Electric Vehicle (EV) Update
Automakers have gone all in on electric vehicles. About 30 new electric vehicle (EV) models were scheduled for a 2020 release. Overall U.S. vehicle sales are seeing a negative impact due to the pandemic, yet the EV segment may not be impacted much if sales flatten out at 2019 figures. Globally, EV sales are expected to decline.
However, EVs are still gaining in popularity as the International Energy Agency forecasted the EV on-the-road count to reach 10 million this year—a large jump from the 7.2 million in the previous year.
Few EV programs were discontinued, though some launches may be delayed due to the temporary halts in production.
As organizations everywhere are rethinking operations, for many it’s time to pilot small scale EV projects to understand your fleet’s electrification needs better.
Shared Vehicle Update
The pandemic is resulting in increased interest in vehicle ownership due to its limited contact with people.

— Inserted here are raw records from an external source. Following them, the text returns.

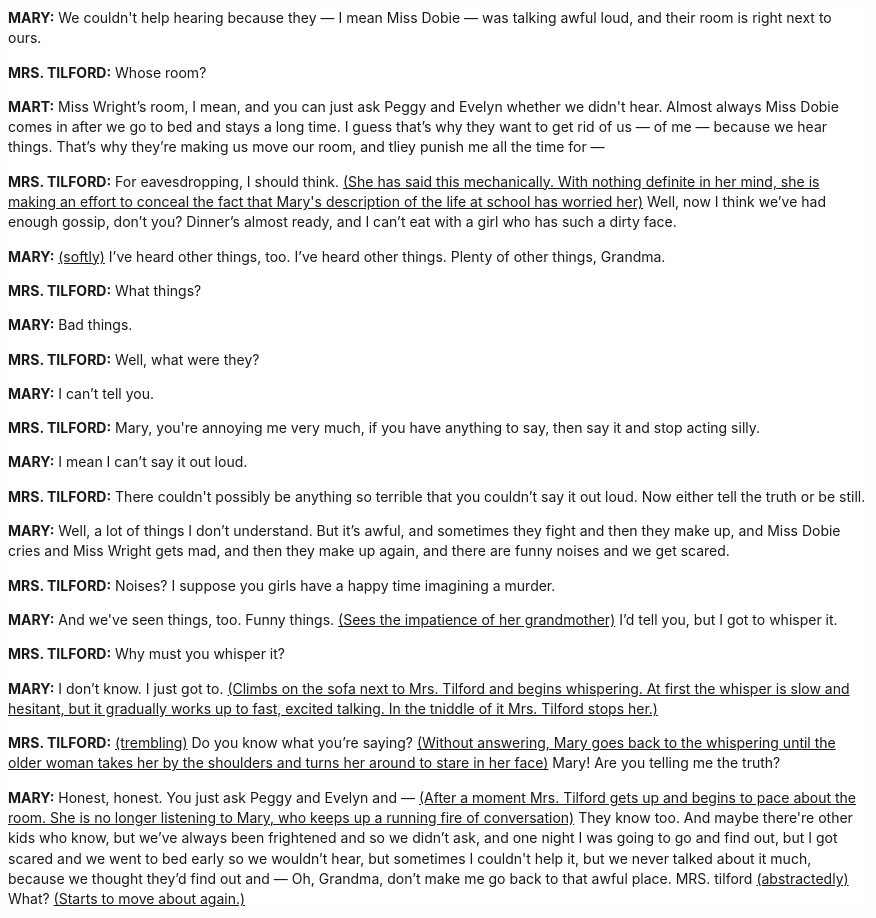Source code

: **MARY:** We couldn't help hearing because they — I mean Miss
Dobie — was talking awful loud, and their room is right next to ours.

**MRS. TILFORD:** Whose room?

**MART:** Miss Wright’s room, I mean, and you can just ask Peggy and Evelyn whether we didn't hear. Almost always Miss Dobie comes in after we go to bed and stays a long time. I guess that’s why they want to get rid of us — of me — because we hear things. That’s why they’re making us move our room, and tliey punish me all the time for —

**MRS. TILFORD:** For eavesdropping, I should think. <u>(She has said this mechanically. With nothing definite in her mind, she is making an effort to conceal the fact that Mary's description of the life at school has worried her)</u> Well, now I think we’ve had enough gossip, don’t you? Dinner’s almost ready, and I can’t eat with a girl who has such a dirty face.

**MARY:** <u>(softly)</u> I’ve heard other things, too. I’ve heard other things. Plenty of other things, Grandma.

**MRS. TILFORD:** What things?

**MARY:** Bad things.

**MRS. TILFORD:** Well, what were they?

**MARY:** I can’t tell you.

**MRS. TILFORD:** Mary, you're annoying me very much, if you have anything to say, then say it and stop acting silly.

**MARY:** I mean I can’t say it out loud.

**MRS. TILFORD:** There couldn't possibly be anything so terrible that you couldn’t say it out loud. Now either tell the truth or be still.

**MARY:** Well, a lot of things I don’t understand. But it’s awful, and sometimes they fight and then they make up, and Miss Dobie cries and Miss Wright gets mad, and then they make up again, and there are funny noises and we get scared.

**MRS. TILFORD:** Noises? I suppose you girls have a happy time imagining a murder.

**MARY:** And we've seen things, too. Funny things. <u>(Sees the impatience of her grandmother)</u> I’d tell you, but I got to whisper it.

**MRS. TILFORD:** Why must you whisper it?

**MARY:** I don’t know. I just got to. <u>(Climbs on the sofa next to Mrs. Tilford and begins whispering. At first the whisper is slow and hesitant, but it gradually works up to fast, excited talking. In the tniddle of it Mrs. Tilford stops her.)</u>

**MRS. TILFORD:** <u>(trembling)</u> Do you know what you’re saying?
<u>(Without answering, Mary goes back to the whispering until the older woman takes her by the shoulders and turns her around to stare in her face)</u> Mary! Are you telling me the truth?

**MARY:** Honest, honest. You just ask Peggy and Evelyn and — <u>(After a moment Mrs. Tilford gets up and begins to pace about the room. She is no longer listening to Mary, who keeps up a running fire of conversation)</u> They know too. And maybe there're other kids who know, but we’ve always been frightened and so we didn’t ask, and one night I was going to go and find out, but I got scared and we went to bed early so we wouldn’t hear, but sometimes I couldn't help it, but we never talked about it much, because we thought they’d find out and — Oh, Grandma, don’t make me go back to that awful place.
MRS. tilford <u>(abstractedly)</u> What? <u>(Starts to move about again.)</u> 
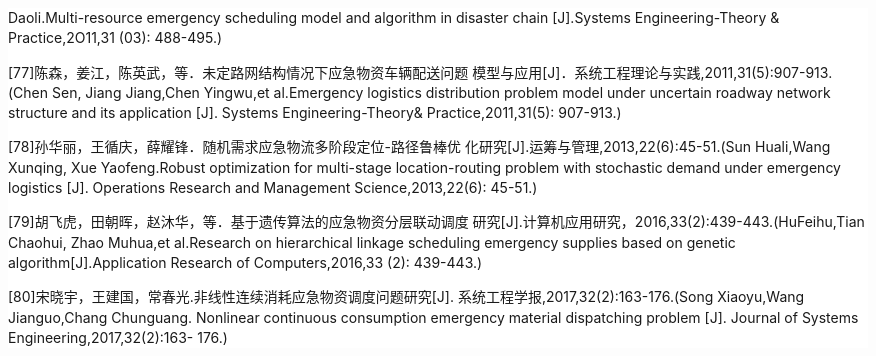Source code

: Daoli.Multi-resource emergency scheduling model and algorithm in disaster chain [J].Systems Engineering-Theory & Practice,2O11,31 (03): 488-495.)

[77]陈森，姜江，陈英武，等．未定路网结构情况下应急物资车辆配送问题 模型与应用[J]．系统工程理论与实践,2011,31(5):907-913.(Chen Sen, Jiang Jiang,Chen Yingwu,et al.Emergency logistics distribution problem model under uncertain roadway network structure and its application [J]. Systems Engineering-Theory& Practice,2011,31(5): 907-913.)

[78]孙华丽，王循庆，薛耀锋．随机需求应急物流多阶段定位-路径鲁棒优 化研究[J].运筹与管理,2013,22(6):45-51.(Sun Huali,Wang Xunqing, Xue Yaofeng.Robust optimization for multi-stage location-routing problem with stochastic demand under emergency logistics [J]. Operations Research and Management Science,2013,22(6): 45-51.)

[79]胡飞虎，田朝晖，赵沐华，等．基于遗传算法的应急物资分层联动调度 研究[J].计算机应用研究，2016,33(2):439-443.(HuFeihu,Tian Chaohui, Zhao Muhua,et al.Research on hierarchical linkage scheduling emergency supplies based on genetic algorithm[J].Application Research of Computers,2016,33 (2): 439-443.)

[80]宋晓宇，王建国，常春光.非线性连续消耗应急物资调度问题研究[J]. 系统工程学报,2017,32(2):163-176.(Song Xiaoyu,Wang Jianguo,Chang Chunguang. Nonlinear continuous consumption emergency material dispatching problem [J]. Journal of Systems Engineering,2017,32(2):163- 176.)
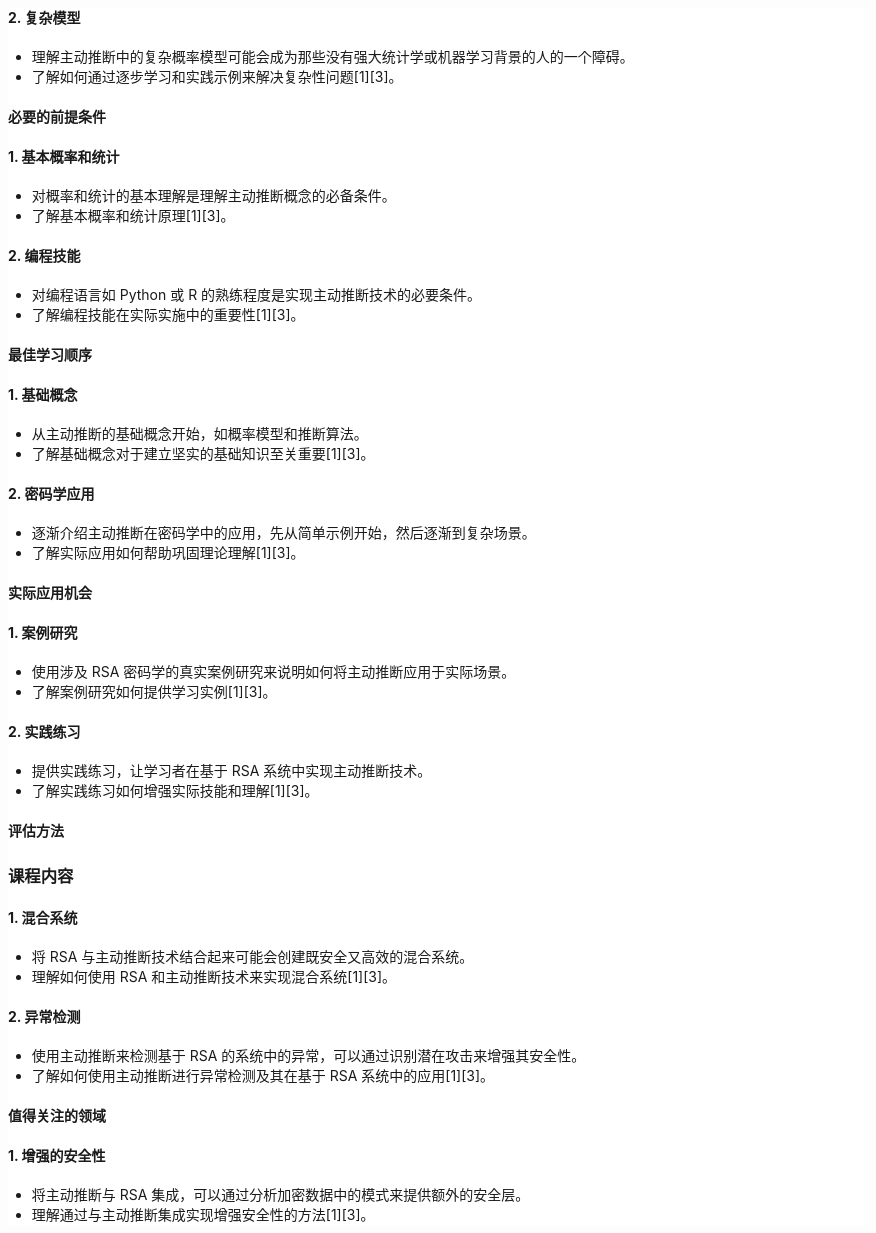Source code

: #### 2. **复杂模型**
   - 理解主动推断中的复杂概率模型可能会成为那些没有强大统计学或机器学习背景的人的一个障碍。
   - 了解如何通过逐步学习和实践示例来解决复杂性问题[1][3]。

#### 必要的前提条件

#### 1. **基本概率和统计**
   - 对概率和统计的基本理解是理解主动推断概念的必备条件。
   - 了解基本概率和统计原理[1][3]。

#### 2. **编程技能**
   - 对编程语言如 Python 或 R 的熟练程度是实现主动推断技术的必要条件。
   - 了解编程技能在实际实施中的重要性[1][3]。

#### 最佳学习顺序

#### 1. **基础概念**
   - 从主动推断的基础概念开始，如概率模型和推断算法。
   - 了解基础概念对于建立坚实的基础知识至关重要[1][3]。

#### 2. **密码学应用**
   - 逐渐介绍主动推断在密码学中的应用，先从简单示例开始，然后逐渐到复杂场景。
   - 了解实际应用如何帮助巩固理论理解[1][3]。

#### 实际应用机会

#### 1. **案例研究**
   - 使用涉及 RSA 密码学的真实案例研究来说明如何将主动推断应用于实际场景。
   - 了解案例研究如何提供学习实例[1][3]。

#### 2. **实践练习**
   - 提供实践练习，让学习者在基于 RSA 系统中实现主动推断技术。
   - 了解实践练习如何增强实际技能和理解[1][3]。

#### 评估方法

### 课程内容

#### 1. **混合系统**
   - 将 RSA 与主动推断技术结合起来可能会创建既安全又高效的混合系统。
   - 理解如何使用 RSA 和主动推断技术来实现混合系统[1][3]。

#### 2. **异常检测**
   - 使用主动推断来检测基于 RSA 的系统中的异常，可以通过识别潜在攻击来增强其安全性。
   - 了解如何使用主动推断进行异常检测及其在基于 RSA 系统中的应用[1][3]。

#### 值得关注的领域

#### 1. **增强的安全性**
   - 将主动推断与 RSA 集成，可以通过分析加密数据中的模式来提供额外的安全层。
   - 理解通过与主动推断集成实现增强安全性的方法[1][3]。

This may wane interest in fleets opting for full mobility plans for their drivers. In fact, the CDC released guidance to employers stating private vehicles were safer than public transportation.
Decreased business travel, when people don’t have access to their own vehicles and are more likely to use a shared option, has impacted the market, too. Many believe, Uber and Lyft have responded appropriately to the pandemic by recommending less travel and pausing their shared features. This has likely helped keep consumer sentiment high. Yet the prevalence of the pandemic will likely continue to harbor feelings of uncertainty in this travel method.
Individual micro-mobility may gain steam with scooters and e-bikes. This open-air transportation option may be safer than a closed-off, public vehicle setup.
As always, lean on your fleet management provider for guidance on the future of mobility within your fleet.